Dataset records

== Segment start ==

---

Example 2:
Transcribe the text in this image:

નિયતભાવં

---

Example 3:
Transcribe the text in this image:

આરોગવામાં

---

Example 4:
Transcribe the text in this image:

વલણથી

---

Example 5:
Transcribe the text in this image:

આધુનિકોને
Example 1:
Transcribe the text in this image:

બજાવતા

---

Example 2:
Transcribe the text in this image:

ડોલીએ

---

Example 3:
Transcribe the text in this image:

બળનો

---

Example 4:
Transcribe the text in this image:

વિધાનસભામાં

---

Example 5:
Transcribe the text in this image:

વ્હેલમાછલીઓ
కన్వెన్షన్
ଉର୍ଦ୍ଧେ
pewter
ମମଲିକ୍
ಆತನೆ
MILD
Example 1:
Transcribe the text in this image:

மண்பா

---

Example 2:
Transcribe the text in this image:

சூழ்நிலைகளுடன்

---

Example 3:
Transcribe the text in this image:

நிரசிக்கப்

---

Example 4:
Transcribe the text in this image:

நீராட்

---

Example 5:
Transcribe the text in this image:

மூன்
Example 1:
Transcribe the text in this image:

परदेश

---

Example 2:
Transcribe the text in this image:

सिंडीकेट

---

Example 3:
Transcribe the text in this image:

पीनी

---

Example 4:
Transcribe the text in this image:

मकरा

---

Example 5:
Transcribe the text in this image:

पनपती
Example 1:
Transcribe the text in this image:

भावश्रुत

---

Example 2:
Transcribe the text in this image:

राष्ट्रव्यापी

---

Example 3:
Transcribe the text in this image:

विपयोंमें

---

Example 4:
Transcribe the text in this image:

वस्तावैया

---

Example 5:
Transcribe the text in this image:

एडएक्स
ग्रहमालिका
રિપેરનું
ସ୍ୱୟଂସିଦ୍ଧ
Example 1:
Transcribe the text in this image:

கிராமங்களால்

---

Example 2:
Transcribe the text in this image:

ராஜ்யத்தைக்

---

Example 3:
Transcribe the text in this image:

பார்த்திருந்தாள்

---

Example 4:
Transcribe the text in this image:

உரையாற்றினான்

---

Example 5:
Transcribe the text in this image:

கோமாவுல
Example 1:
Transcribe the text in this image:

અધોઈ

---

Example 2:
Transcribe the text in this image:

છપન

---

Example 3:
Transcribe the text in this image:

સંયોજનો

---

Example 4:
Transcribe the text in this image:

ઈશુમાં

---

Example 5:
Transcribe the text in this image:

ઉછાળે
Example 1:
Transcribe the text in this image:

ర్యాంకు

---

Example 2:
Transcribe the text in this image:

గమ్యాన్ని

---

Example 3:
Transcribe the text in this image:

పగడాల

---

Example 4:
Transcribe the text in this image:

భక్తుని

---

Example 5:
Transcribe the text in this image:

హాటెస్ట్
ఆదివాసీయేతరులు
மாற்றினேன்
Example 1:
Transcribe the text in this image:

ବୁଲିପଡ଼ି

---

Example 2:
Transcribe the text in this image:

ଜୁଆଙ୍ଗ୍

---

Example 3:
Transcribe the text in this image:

== Segment end ==

Activity
Every record in the listing above is to be copied exactly.

Solution to this task
---

Example 2:
Transcribe the text in this image:

નિયતભાવં

---

Example 3:
Transcribe the text in this image:

આરોગવામાં

---

Example 4:
Transcribe the text in this image:

વલણથી

---

Example 5:
Transcribe the text in this image:

આધુનિકોને
Example 1:
Transcribe the text in this image:

બજાવતા

---

Example 2:
Transcribe the text in this image:

ડોલીએ

---

Example 3:
Transcribe the text in this image:

બળનો

---

Example 4:
Transcribe the text in this image:

વિધાનસભામાં

---

Example 5:
Transcribe the text in this image:

વ્હેલમાછલીઓ
కన్వెన్షన్
ଉର୍ଦ୍ଧେ
pewter
ମମଲିକ୍
ಆತನೆ
MILD
Example 1:
Transcribe the text in this image:

மண்பா

---

Example 2:
Transcribe the text in this image:

சூழ்நிலைகளுடன்

---

Example 3:
Transcribe the text in this image:

நிரசிக்கப்

---

Example 4:
Transcribe the text in this image:

நீராட்

---

Example 5:
Transcribe the text in this image:

மூன்
Example 1:
Transcribe the text in this image:

परदेश

---

Example 2:
Transcribe the text in this image:

सिंडीकेट

---

Example 3:
Transcribe the text in this image:

पीनी

---

Example 4:
Transcribe the text in this image:

मकरा

---

Example 5:
Transcribe the text in this image:

पनपती
Example 1:
Transcribe the text in this image:

भावश्रुत

---

Example 2:
Transcribe the text in this image:

राष्ट्रव्यापी

---

Example 3:
Transcribe the text in this image:

विपयोंमें

---

Example 4:
Transcribe the text in this image:

वस्तावैया

---

Example 5:
Transcribe the text in this image:

एडएक्स
ग्रहमालिका
રિપેરનું
ସ୍ୱୟଂସିଦ୍ଧ
Example 1:
Transcribe the text in this image:

கிராமங்களால்

---

Example 2:
Transcribe the text in this image:

ராஜ்யத்தைக்

---

Example 3:
Transcribe the text in this image:

பார்த்திருந்தாள்

---

Example 4:
Transcribe the text in this image:

உரையாற்றினான்

---

Example 5:
Transcribe the text in this image:

கோமாவுல
Example 1:
Transcribe the text in this image:

અધોઈ

---

Example 2:
Transcribe the text in this image:

છપન

---

Example 3:
Transcribe the text in this image:

સંયોજનો

---

Example 4:
Transcribe the text in this image:

ઈશુમાં

---

Example 5:
Transcribe the text in this image:

ઉછાળે
Example 1:
Transcribe the text in this image:

ర్యాంకు

---

Example 2:
Transcribe the text in this image:

గమ్యాన్ని

---

Example 3:
Transcribe the text in this image:

పగడాల

---

Example 4:
Transcribe the text in this image:

భక్తుని

---

Example 5:
Transcribe the text in this image:

హాటెస్ట్
ఆదివాసీయేతరులు
மாற்றினேன்
Example 1:
Transcribe the text in this image:

ବୁଲିପଡ଼ି

---

Example 2:
Transcribe the text in this image:

ଜୁଆଙ୍ଗ୍

---

Example 3:
Transcribe the text in this image:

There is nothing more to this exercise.